Source data:
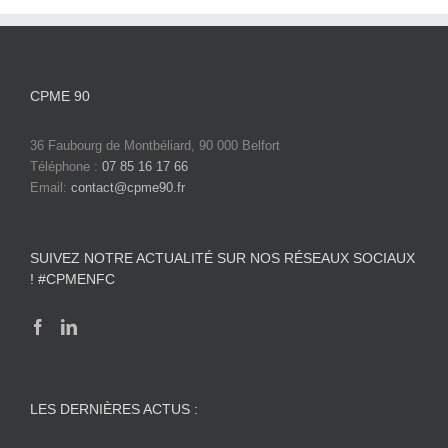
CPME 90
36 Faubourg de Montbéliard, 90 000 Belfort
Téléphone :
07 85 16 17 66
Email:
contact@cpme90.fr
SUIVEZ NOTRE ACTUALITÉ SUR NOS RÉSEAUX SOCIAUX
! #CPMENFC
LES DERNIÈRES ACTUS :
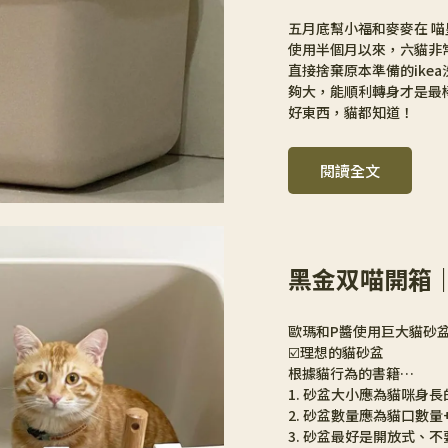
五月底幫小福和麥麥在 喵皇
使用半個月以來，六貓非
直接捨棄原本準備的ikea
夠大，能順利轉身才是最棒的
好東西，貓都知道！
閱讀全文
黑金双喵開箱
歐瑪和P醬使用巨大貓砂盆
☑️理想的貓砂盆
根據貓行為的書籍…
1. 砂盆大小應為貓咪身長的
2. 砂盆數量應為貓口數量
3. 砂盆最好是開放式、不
--
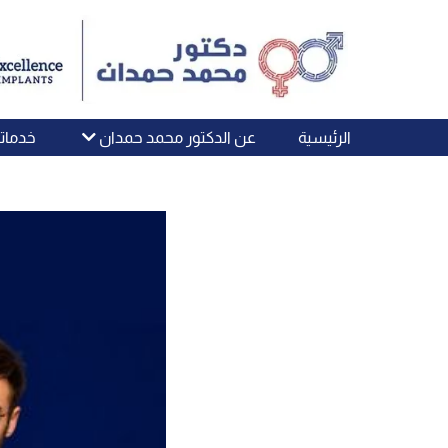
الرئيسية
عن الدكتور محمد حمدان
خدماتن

Instruction:
What are the lines above from the one with "07 85 16 17 66" to the one with "3. 砂盆最好是開放式、不", both included? Reproduce them exactly, without pictures.

Solution for this exercise:
07 85 16 17 66
Email:
contact@cpme90.fr
SUIVEZ NOTRE ACTUALITÉ SUR NOS RÉSEAUX SOCIAUX
! #CPMENFC
LES DERNIÈRES ACTUS :
五月底幫小福和麥麥在 喵皇
使用半個月以來，六貓非
直接捨棄原本準備的ikea
夠大，能順利轉身才是最棒的
好東西，貓都知道！
閱讀全文
黑金双喵開箱
歐瑪和P醬使用巨大貓砂盆
☑️理想的貓砂盆
根據貓行為的書籍…
1. 砂盆大小應為貓咪身長的
2. 砂盆數量應為貓口數量
3. 砂盆最好是開放式、不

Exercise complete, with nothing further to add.